Well, I’ve decided to mix it up. I’ve found a new way to travel and see Ireland off the beaten path: Maura and I joined the UCC Mountaineering Club. In a burst of outdoor-sy-ness, I happened upon the Mountaineering club on the school’s website. Making a fairly snap decision, we transformed almost overnight into ambitious aspiring mountaineering folk, outfitted to the nines in some seriously attractive waterproof pants; thick, high socks, and of, course, the awesome boots.

Hiking the Paps!

This past Sunday we got up before sunrise and had a hearty breakfast before embarking on a journey to County Kerry for our first expedition with the UCC mountaineers. After wandering for quite some time down a scenic (but paved) road with some lovely sheep decorating the scenery (and by wander I mean practically jog- they like to wander rather quickly apparently), the road just sort of ended and we found ourselves facing a lovely green mountain: our destination.

on the way up...

Now I thought the guide was consulting where exactly the trail was, but to be honest I have no idea why he even bothered with the map, because it was at this point that I vastly broadened my mountaineering education. The primary difference between Irish mountaineering and our American ‘hiking’ appears to be that the Irish like to rough it, and mountaineering actually means that you will be exploring the mountain any way you choose, because there are no trails. This mountain at whose base we stood expectantly was one of The Paps, the two mountains we climbed that day. As we climbed the cliff, ascending from the green sheep filled fields literally into the clouds, our guide gave us a fun Irish cultural legend lesson.

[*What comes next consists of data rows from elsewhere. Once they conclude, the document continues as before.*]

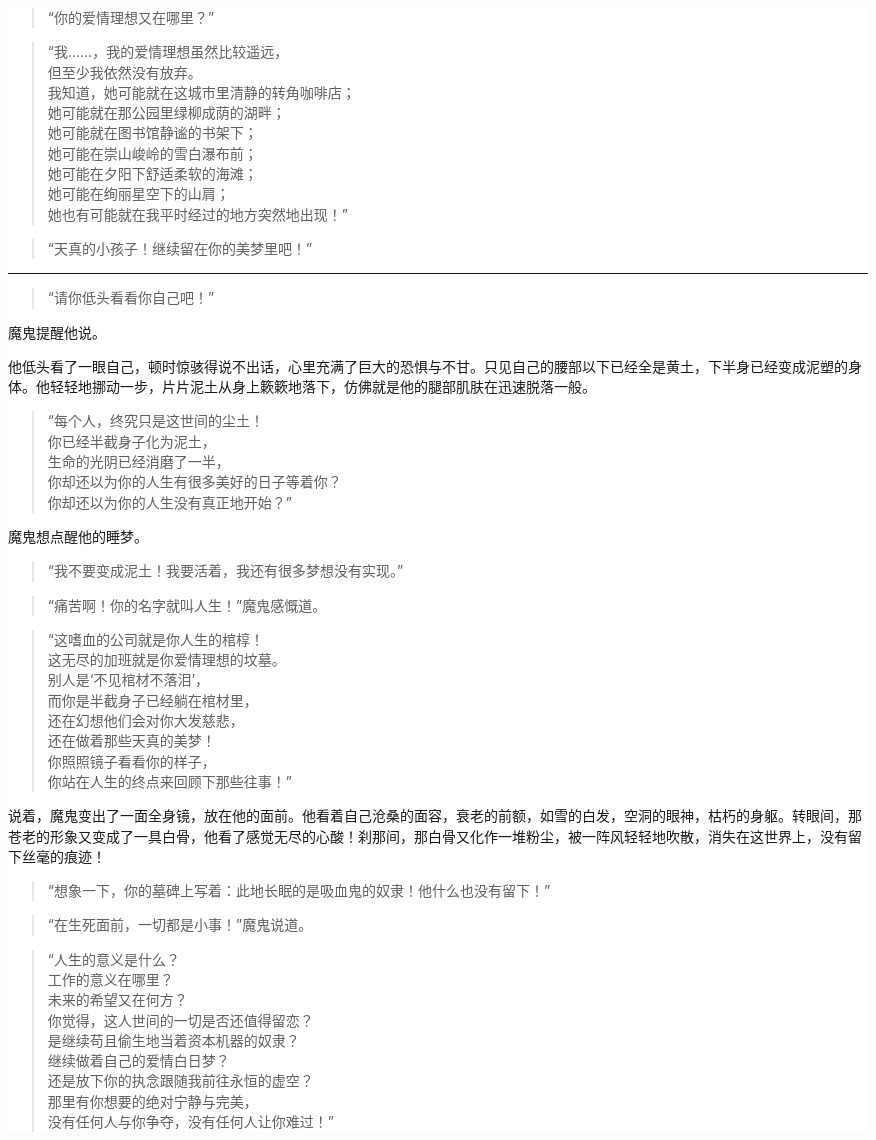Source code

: > “你的爱情理想又在哪里？”

> “我……，我的爱情理想虽然比较遥远，  
> 但至少我依然没有放弃。  
> 我知道，她可能就在这城市里清静的转角咖啡店；  
> 她可能就在那公园里绿柳成荫的湖畔；  
> 她可能就在图书馆静谧的书架下；  
> 她可能在崇山峻岭的雪白瀑布前；  
> 她可能在夕阳下舒适柔软的海滩；  
> 她可能在绚丽星空下的山肩；  
> 她也有可能就在我平时经过的地方突然地出现！”  

> “天真的小孩子！继续留在你的美梦里吧！”

---

> “请你低头看看你自己吧！”

魔鬼提醒他说。

他低头看了一眼自己，顿时惊骇得说不出话，心里充满了巨大的恐惧与不甘。只见自己的腰部以下已经全是黄土，下半身已经变成泥塑的身体。他轻轻地挪动一步，片片泥土从身上簌簌地落下，仿佛就是他的腿部肌肤在迅速脱落一般。

> “每个人，终究只是这世间的尘土！  
> 你已经半截身子化为泥土，  
> 生命的光阴已经消磨了一半，  
> 你却还以为你的人生有很多美好的日子等着你？  
> 你却还以为你的人生没有真正地开始？”  

魔鬼想点醒他的睡梦。

> “我不要变成泥土！我要活着，我还有很多梦想没有实现。”

> “痛苦啊！你的名字就叫人生！”魔鬼感慨道。

> “这嗜血的公司就是你人生的棺椁！  
> 这无尽的加班就是你爱情理想的坟墓。  
> 别人是‘不见棺材不落泪’，  
> 而你是半截身子已经躺在棺材里，  
> 还在幻想他们会对你大发慈悲，  
> 还在做着那些天真的美梦！  
> 你照照镜子看看你的样子，  
> 你站在人生的终点来回顾下那些往事！”   

说着，魔鬼变出了一面全身镜，放在他的面前。他看着自己沧桑的面容，衰老的前额，如雪的白发，空洞的眼神，枯朽的身躯。转眼间，那苍老的形象又变成了一具白骨，他看了感觉无尽的心酸！刹那间，那白骨又化作一堆粉尘，被一阵风轻轻地吹散，消失在这世界上，没有留下丝毫的痕迹！

> “想象一下，你的墓碑上写着：此地长眠的是吸血鬼的奴隶！他什么也没有留下！”

> “在生死面前，一切都是小事！”魔鬼说道。

> “人生的意义是什么？  
> 工作的意义在哪里？  
> 未来的希望又在何方？  
> 你觉得，这人世间的一切是否还值得留恋？  
> 是继续苟且偷生地当着资本机器的奴隶？  
> 继续做着自己的爱情白日梦？  
> 还是放下你的执念跟随我前往永恒的虚空？  
> 那里有你想要的绝对宁静与完美，  
> 没有任何人与你争夺，没有任何人让你难过！”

Antarctica? Heaven? What did we get ourselves into?!

The Paps are actually twin mountains that were named for an ancient Celtic goddess of nature, and these mountains were said to be the breasts of the goddess. As some point, some association of Irish mountaineering-park ranger type people (presumably a collection of men with a sense of humor) decided to erect rather large stone structures at the top of each peak. This goddess-breast humor is apparently the sort that is international, because the American, Irish, French and German boys in the climbing group found this hilarious and made the event a highly photographed occasion. We reached the crest of the first breast- a rather rough challenging trek I must admit and found ourselves in apparently the arctic- there was ice and snow and high winds oh my!

I swear- its NOT fake! I also swear that this is the same moutain!

Quickly we descended into the cleavage (again, international male humor- many jokes made here). Then we climbed the second peak and stopped for lunch at the top- leaning against the oh-so-lovely nipple-esque stone pile. We made our way down after that at a leisurely pace through a vast diversity of landscapes- fields of hay and rocks and more snowy patches and a bog- pretty much any landscape I could imagine-  certainly there was no lack of things to look at! We reached the bus again, and stripped off mud covered layers (Again, the boots and waterproof pants were a very, very good investment). After a stop at a pub, we drove off to home in the sunset, fighting and being beaten by exhaustion as sleep and darkness enveloped the weary mountaineers. A fine day for certain, a fine day indeed.

tired indeed- but well, well worth it!